We must be successful in delivering, in terms of meeting the targets under the Kyoto protocol. There is a combination of measures under that protocol. Some we will be able to do domestically and some we will not, but there are measures in there which countries can use so that they can respect and in fact satisfy the terms and conditions of membership, of being a party to the Kyoto protocol.
The current Minister of the Environment and the former minister of the environment said that we cannot make them. Are they talking about meeting the obligations under Kyoto, or are they talking about meeting everything by doing one part of it?
We could just say, here are our domestic solutions and let us just solve things. The Prime Minister himself told the media just within the past week that we cannot reduce our greenhouse gas emissions by some 30% in just two years. It takes time. How much time does it take? Maybe the Prime Minister should tell Canadians how much time it would take.
Maybe we do not even have to ask him. Why do we not just look at clean air act? The so-called clean air act was dead on arrival. It was so bad and so panned by virtually anybody who has any basic knowledge that people said that that bill was not worth the paper it was written on, and in fact it was trashed by the House.
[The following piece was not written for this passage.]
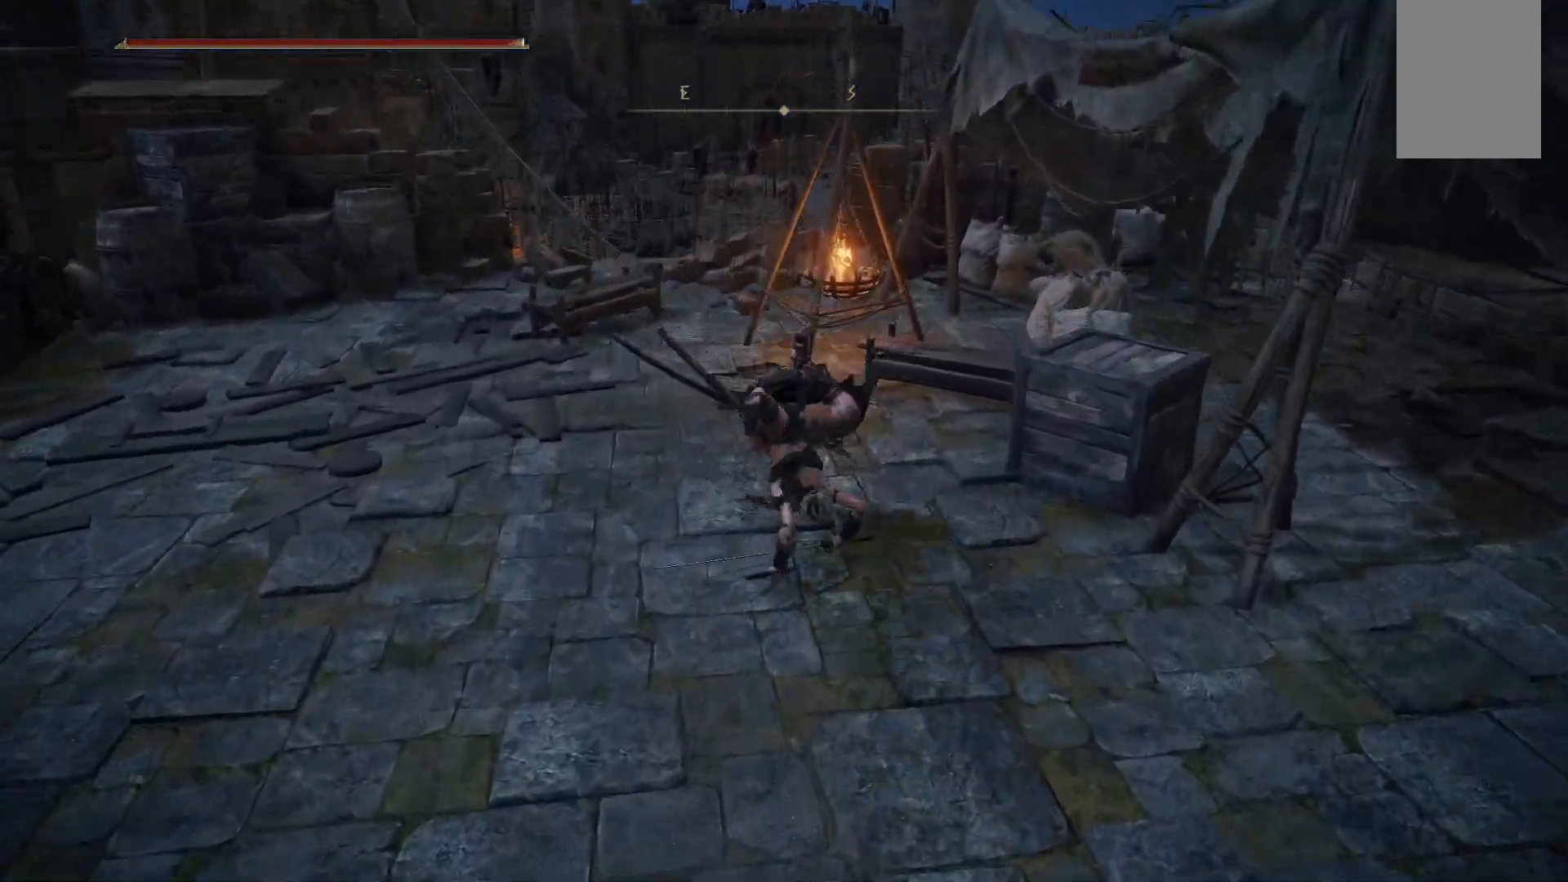
{"buttons": [], "left_stick": "up", "right_stick": "down", "events": [[17, "right_stick", "center"], [183, "B", "down"], [317, "B", "up"], [500, "right_stick", "down"]]}
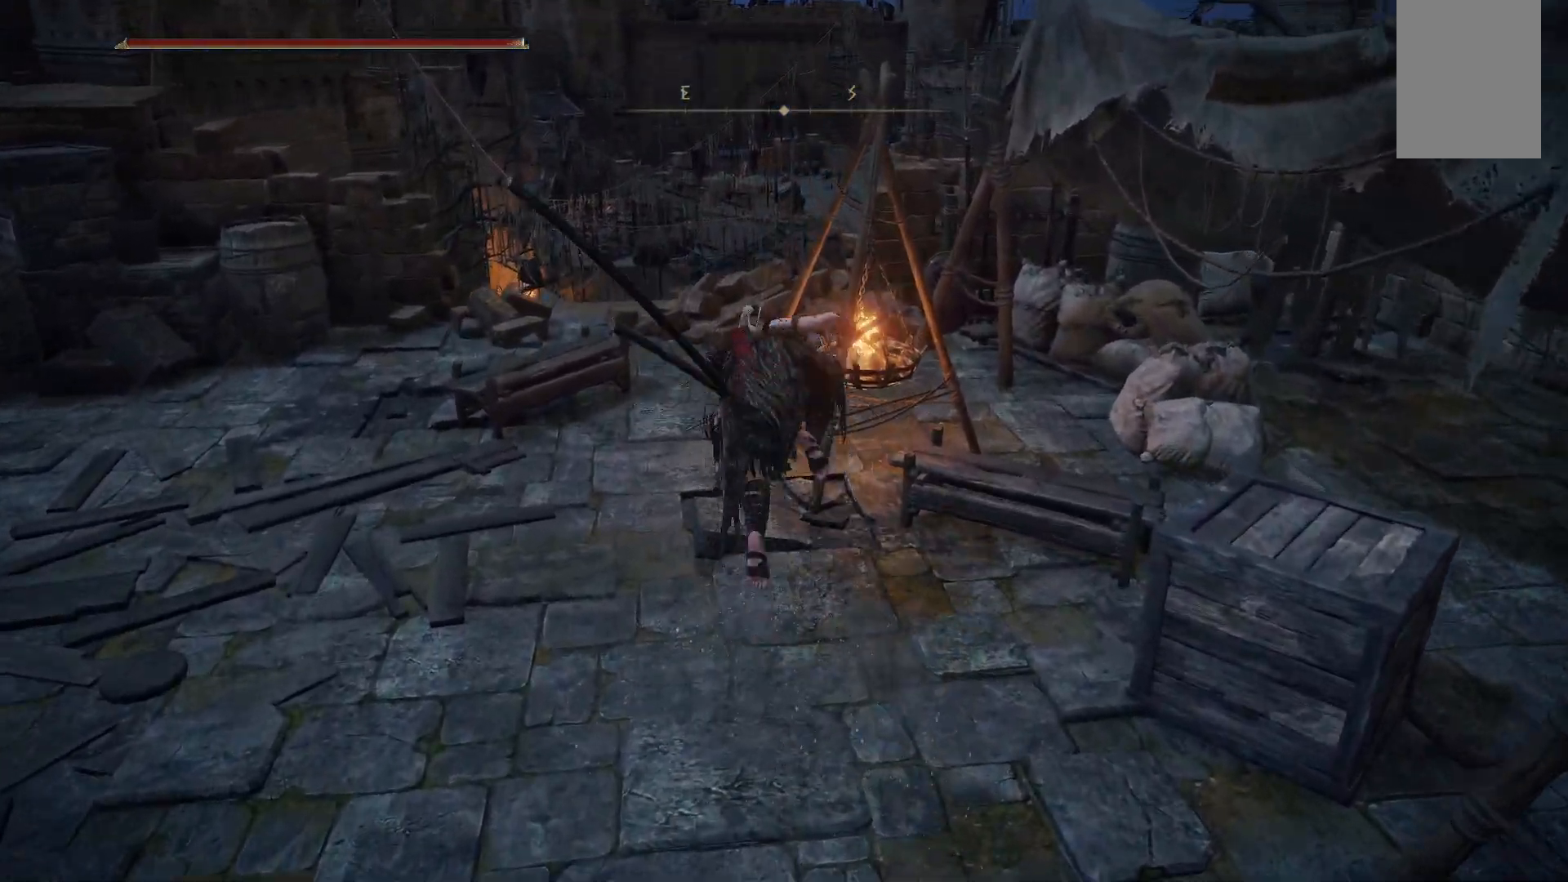
{"buttons": [], "left_stick": "up", "right_stick": "center", "events": [[233, "right_stick", "center"]]}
Usually when we refer a bill to committee, it is after second reading, after approval in principle. That bill was so bad that there was no way it was going to get past second reading. It was going to die in the House. The government admitted it and it agreed to have this bill go to a special legislative committee before second reading.
In other words, a bill that goes to committee after second reading has approval in principle. A committee can look at it and massage it a little bit, but it cannot change the substantive provisions of the bill. However, when a bill is sent to committee before second reading, it is totally different. I have seen it before. Bills can go to committee and the committee can delete everything after the title, and then change the title. In other words, it can trash the bill.
I have a feeling that once the responsible parliamentarians and the expert witnesses are finished with that clean air act, we will clean out the act, and find out that we better change the name because it is going to be the act to implement and meet our Kyoto commitments and to make our contribution as a signatory to Kyoto and for the future generations of Canadians. Maybe it should be called the Pablo bill.
We have had a lot of discussion, but what concerns Canadians is that the Prime Minister wants to say that the Liberals did nothing in 13 years, but knowing that in fact Kyoto did not come into force until 2005. There was no agreement in force prior to that; however, once the Kyoto protocol came into force, programs were immediately developed and in fact had been developed and were put into place.
There was the Canada 2005 climate change plan, phase one of project green. We followed that with the climate fund, the partnership fund, the one tonne challenge, the wind power incentive and renewable power production incentive, and the sustainable energy science and technology strategy. I look at the cap and trade system, which we could have had domestically, where businesses could work together to ensure that we meet our obligations.
When we think about it, where is the reality check in the rhetoric that comes from the Prime Minister that the former government did nothing? These are facts. They actually happened, and as a matter of fact, they are real. I know they are real because the Conservatives cancelled them all. Then what did they do? They took some of them and they reintroduced them in a watered down form to make absolutely sure that they were not going to be effective at all.
Canadians have made it very clear that climate change, global warming, the science supporting them and Kyoto are priorities, not only just for Canada but for the globe. We are just a small part of the globe, but we are party to an international agreement. We respect our international agreements and the Liberals will do everything they possibly can to ensure that we meet our obligations under the Kyoto protocol.